An interesting reduction question.

We’re storing 32 float values distributed across threads of each warp.
Now per warp we want the lane index of the thread with the highest value.

Is there a particularly efficient way of getting this result?


I haven’t thought deeply about it, but couldn’t you just use the basic __shfl()-based maximum-per-warp search (, but instead of max() use an if-then-else that propagates both the value and an accompanying index?

More efficient would likely be this: stuff the value into the high bits of an integer, the lane index into the lowest five bits, then use the regular shuffle-based maximum search. After the maximum has been computed, extract maximum value and index. In case of multiple lanes holding the maximum value, this would return the index of the highest lane holding that value. If you want the lowest lane index instead, store 32-lane_idx into the low-order five bits.

This assumes you can somehow easily compress your ‘float’ data into 27 bits, which may or may not be possible. If the range of the data is limited, the easiest way would probably be to remove the sign and some exponent bits to achieve the compression.

I would implement it this way:

max_f = warp_butterfly_reduction_max_f32(f)
mask  = __ballot(f == max_f)
lane  = bfind.u32(mask)

That’s 13 ops: shfl/max x 5 + setp + vote.ballot + bfind.u32.

This will return the highest lane index in case there are multiple matches.

You might want to convince yourself that your max.f32 (or max.ftz.f32) and setp.eq.f32 (or setp.eq.ftz.f32) are going to work with your input data. @njuffa can probably describe a situation where the reduction wouldn’t match a lane value?

I was thinking about NaN’s and/or accidentally mixing in .ftz’s.

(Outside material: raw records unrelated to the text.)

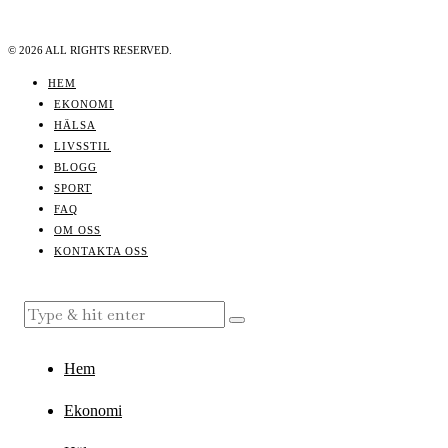
©
2026
ALL RIGHTS RESERVED.
HEM
EKONOMI
HÄLSA
LIVSSTIL
BLOGG
SPORT
FAQ
OM OSS
KONTAKTA OSS
Hem
Ekonomi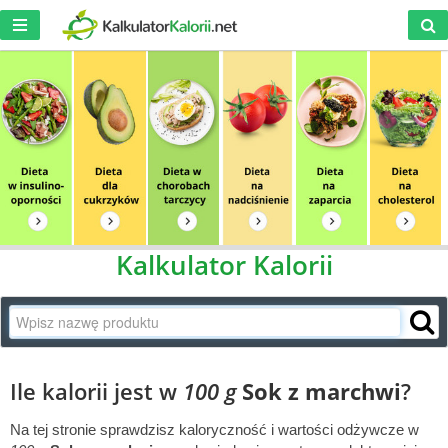
Kalkulator Kalorii
Ile kalorii jest w
100 g
Sok z marchwi
?
Na tej stronie sprawdzisz kaloryczność i wartości odżywcze w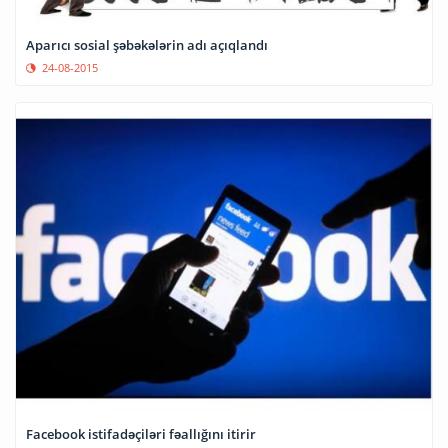
Aparıcı sosial şəbəkələrin adı açıqlandı
24-08-2015
Facebook istifadəçiləri fəallığını itirir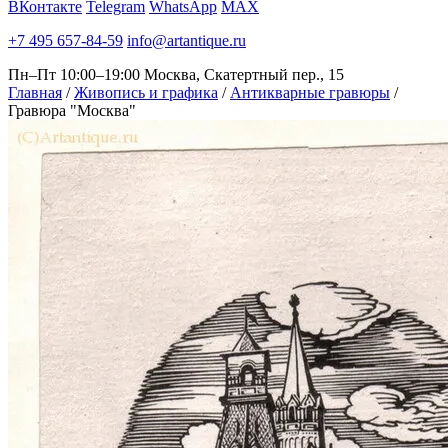
ВКонтакте
Telegram
WhatsApp
MAX
+7 495 657-84-59
info@artantique.ru
Пн–Пт 10:00–19:00
Москва, Скатертный пер., 15
Главная
/
Живопись и графика
/
Антикварные гравюры
/
Гравюра "Москва"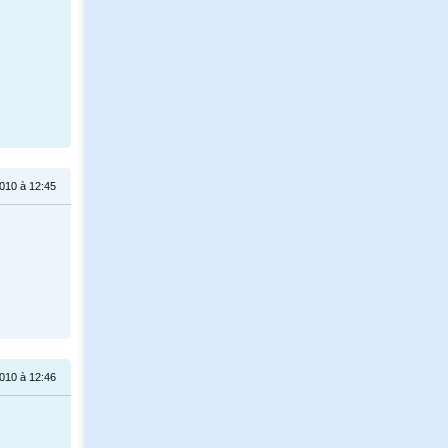
010 à 12:45
010 à 12:46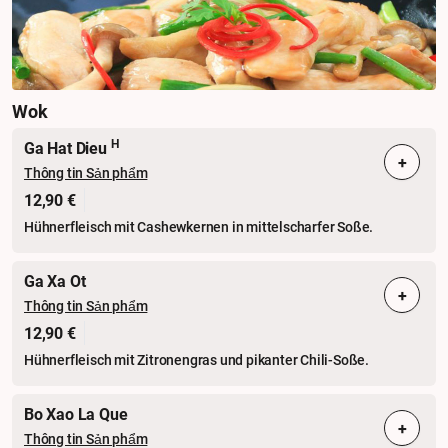
Wok
H
Ga Hat Dieu
+
Thông tin Sản phẩm
12,90 €
Hühnerfleisch mit Cashewkernen in mittelscharfer Soße.
Ga Xa Ot
+
Thông tin Sản phẩm
12,90 €
Hühnerfleisch mit Zitronengras und pikanter Chili-Soße.
Bo Xao La Que
+
Thông tin Sản phẩm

I think there is nothing to worry about if you don’t do anything dumb in PTX. :)

Thank you allanmac, I was hoping that warp voting would be useful in this context - you just confirmed it.

I found some macro that I can use in CUDA code to access the bfind PTX instruction

// __bind(unsigned int i): Find the most significant bit in a 32/64 number (PTX).
__device__ __forceinline__ int __bfind(unsigned int i) const { int b; asm volatile("bfind.u32 %0, %1;" : "=r"(b) : "r"(i)); return b; }

I’ve already got some an implementation of a butterfly reduction.

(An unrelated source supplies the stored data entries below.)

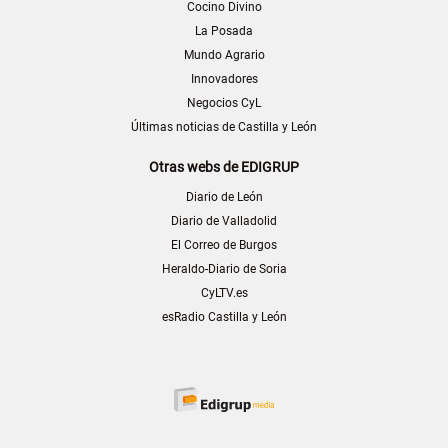
Cocino Divino
La Posada
Mundo Agrario
Innovadores
Negocios CyL
Últimas noticias de Castilla y León
Otras webs de EDIGRUP
Diario de León
Diario de Valladolid
El Correo de Burgos
Heraldo-Diario de Soria
CyLTV.es
esRadio Castilla y León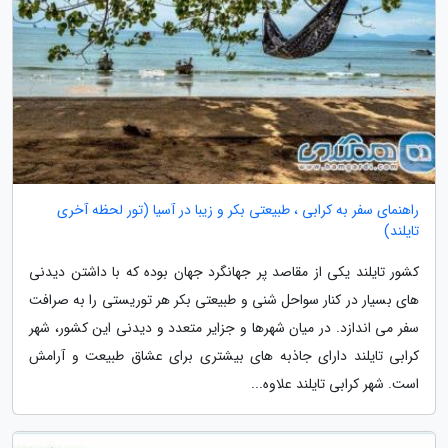
راهنمای سفر به کرابی ، طبیعتی بکر و زیبا در آسیا (تور لحظه آخری
تایلند)
کشور تایلند یکی از مقاصد پر جهانگرد جهان بوده که با داشتن دیدنی
های بسیار در کنار سواحل شنی و طبیعتی بکر هر توریستی را به صرافت
سفر می اندازد. در میان شهرها و جزایر متعدد و دیدنی این کشور، شهر
کرابی تایلند دارای جاذبه های بیشتری برای عشاق طبیعت و آرامش
است. شهر کرابی تایلند علاوه...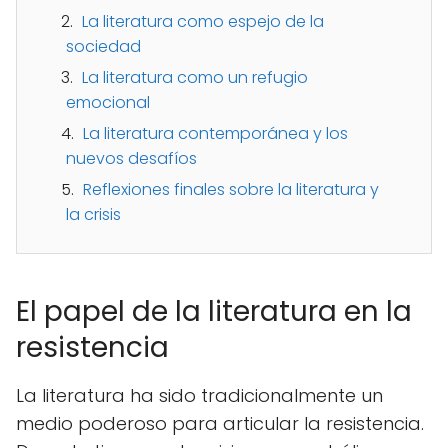
La literatura como espejo de la
sociedad
La literatura como un refugio
emocional
La literatura contemporánea y los
nuevos desafíos
Reflexiones finales sobre la literatura y
la crisis
El papel de la literatura en la
resistencia
La literatura ha sido tradicionalmente un
medio poderoso para articular la resistencia.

This should be a breeze. Thanks.

Could this be faster?

max_f = warp_butterfly_reduction_max_f32(f);
if (f == max_f) shared[warpID]=myLane; 
// no syncthreads(), uses warp synchronous architecture assumption
lane  = shared[warpID];

The write in line 2 may have multiple threads writing to the same location, but ONE is guaranteed to succeed so the net behavior is correct.

I don’t know how ballot() performance compares to a predicated smem store + broadcast load.

I’ve used both approaches in my code though!

Trivia: pre-Maxwell the highest lane would “win” the smem store. That appears to no longer be the case.

One other point for @cbuchner1 – I implied you needed PTX but, as I’m sure you’ve determined, you can implement your reduction entirely with intrinsics.

I believe the vote instruction is the fastest returning instruction on the device. On Maxwell it only requires 2 clocks to execute.

I recently had to write some similar code. I had each thread in the warp calculating a lookup table entry in shared memory, but some of the threads could generate empty entries and I wanted the lookup table holes filled in by shifting things left as needed. So I used a vote/popc combination with some bit mask logic.

I almost went with a complicated warp shuffle approach but then realized vote was all I needed. Handy little instruction.